Portugal, juntamente com a Grécia e os Estados Bálticos, foram os países com melhor desempenho na UE, de acordo com o novo relatório sobre os progressos realizados na redução de mortes nas estradas na Europa desde 2010, publicado recentemente pelo Conselho Europeu de Segurança nos Transportes (ETSC).
A Estónia receberá o prémio ETSC Road Safety Performance Index (PIN) deste ano.

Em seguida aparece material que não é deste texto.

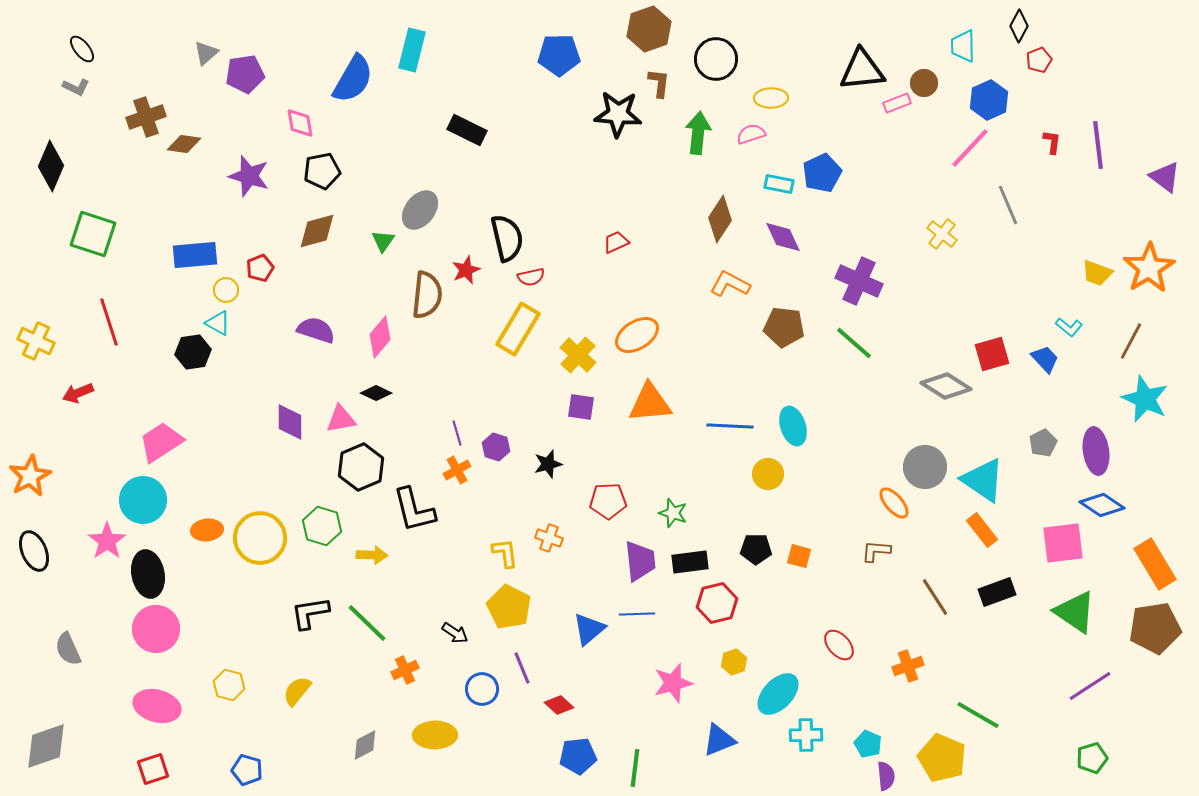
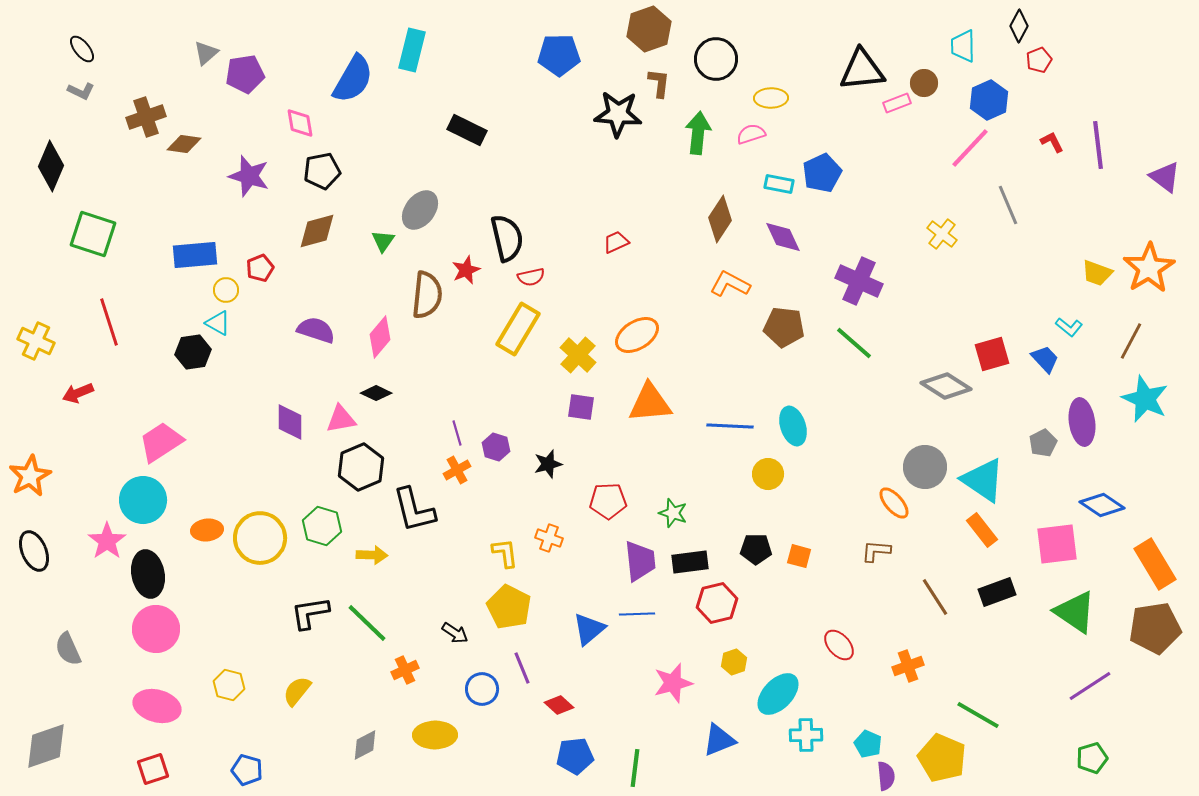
gray L-shape at (76, 87): moved 5 px right, 4 px down
red L-shape at (1052, 142): rotated 35 degrees counterclockwise
purple ellipse at (1096, 451): moved 14 px left, 29 px up
pink square at (1063, 543): moved 6 px left, 1 px down
blue pentagon at (578, 756): moved 3 px left
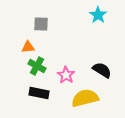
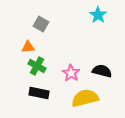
gray square: rotated 28 degrees clockwise
black semicircle: moved 1 px down; rotated 18 degrees counterclockwise
pink star: moved 5 px right, 2 px up
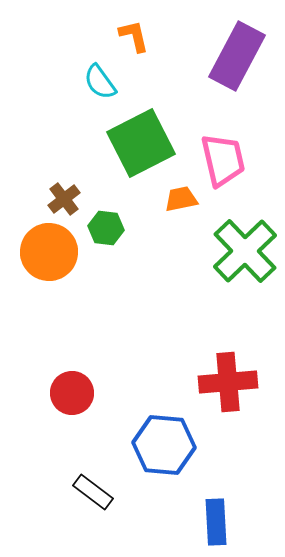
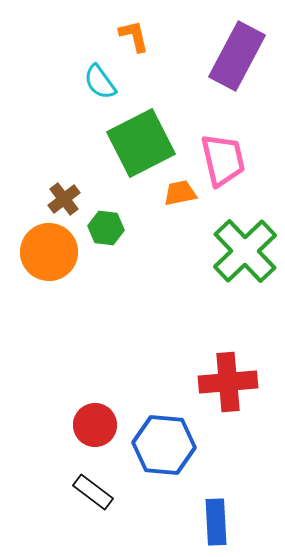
orange trapezoid: moved 1 px left, 6 px up
red circle: moved 23 px right, 32 px down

Este Estado do Báltico tem agora um nível de mortalidade nas estradas (mortes nas estradas por milhão de habitantes) comparável à Holanda - um feito notável e um reflexo de investimentos significativos e liderança estratégica em segurança rodoviária ao longo de vários anos.
Quanto a Portugal, embora surja em destaque pela redução no número de mortos durante este período (2010-2019), a realidade nacional ainda se mantém preocupante, com os números de vítimas mortais acima da média europeia.

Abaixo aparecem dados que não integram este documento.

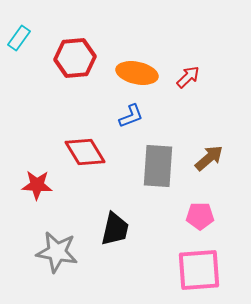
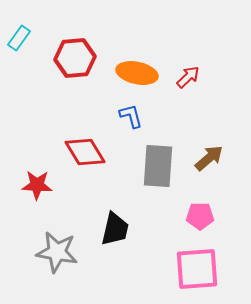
blue L-shape: rotated 84 degrees counterclockwise
pink square: moved 2 px left, 1 px up
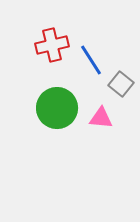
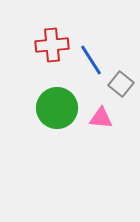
red cross: rotated 8 degrees clockwise
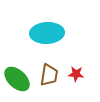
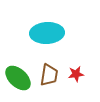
red star: rotated 14 degrees counterclockwise
green ellipse: moved 1 px right, 1 px up
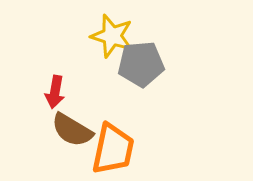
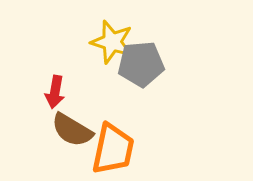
yellow star: moved 6 px down
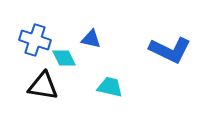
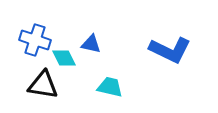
blue triangle: moved 5 px down
black triangle: moved 1 px up
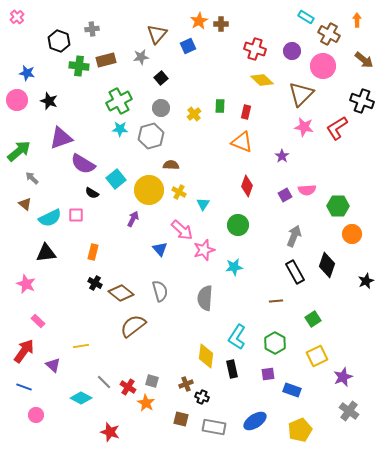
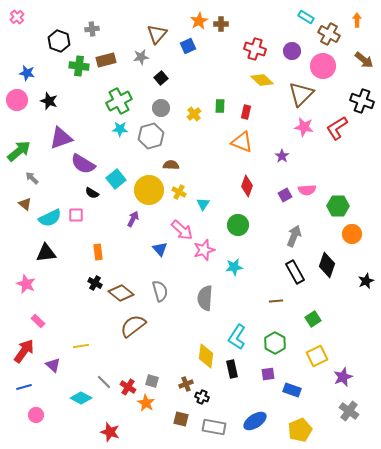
orange rectangle at (93, 252): moved 5 px right; rotated 21 degrees counterclockwise
blue line at (24, 387): rotated 35 degrees counterclockwise
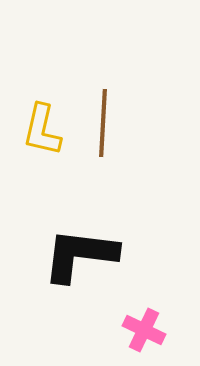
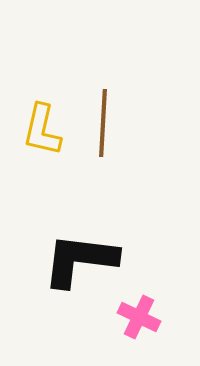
black L-shape: moved 5 px down
pink cross: moved 5 px left, 13 px up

José Miguel Trigoso, presidente do conselho de direção da PRP, referiu que "relativamente a Portugal, a situação é particularmente grave no que respeita à sinistralidade dentro das localidades, pelo que as prioridades devem ser concentradas nas políticas a implementar direccionadas à redução do risco nas áreas urbanas. Protecção aos utentes mais vulneráveis e gestão das velocidades adequadas às áreas urbanas são condições determinantes para a redução sustentável da sinistralidade", disse.
A PRP defende ainda que "igualmente prioritário deve ser o combate à condução sob a influência do álcool (e outras drogas) bem como à distração proporcionada pela utilização dos “smartphones”.

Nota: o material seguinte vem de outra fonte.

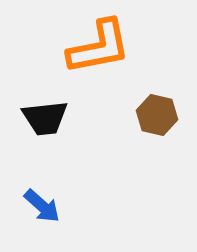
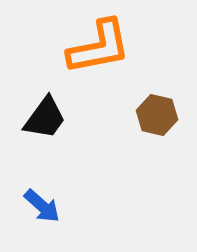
black trapezoid: rotated 48 degrees counterclockwise
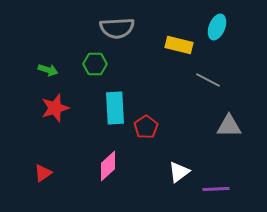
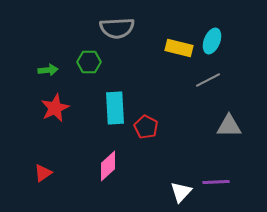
cyan ellipse: moved 5 px left, 14 px down
yellow rectangle: moved 3 px down
green hexagon: moved 6 px left, 2 px up
green arrow: rotated 24 degrees counterclockwise
gray line: rotated 55 degrees counterclockwise
red star: rotated 8 degrees counterclockwise
red pentagon: rotated 10 degrees counterclockwise
white triangle: moved 2 px right, 20 px down; rotated 10 degrees counterclockwise
purple line: moved 7 px up
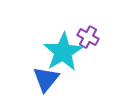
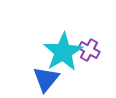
purple cross: moved 1 px right, 13 px down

Este relatório mostra que dois dos líderes tradicionais da Europa em segurança rodoviária: a Holanda e o Reino Unido, embora se mantenham relativamente seguros quando comparados à mortalidade rodoviária, tiveram mais mortes nas estradas em 2019 do que em 2010. França, Suécia e Alemanha também mostraram um decepcionante progresso nos últimos nove anos, com reduções modestas nas mortes. A Bulgária e a Roménia mantêm os piores desempenhos da Europa em termos de sinistralidade rodoviária e também apresentaram reduções abaixo da média nos últimos anos.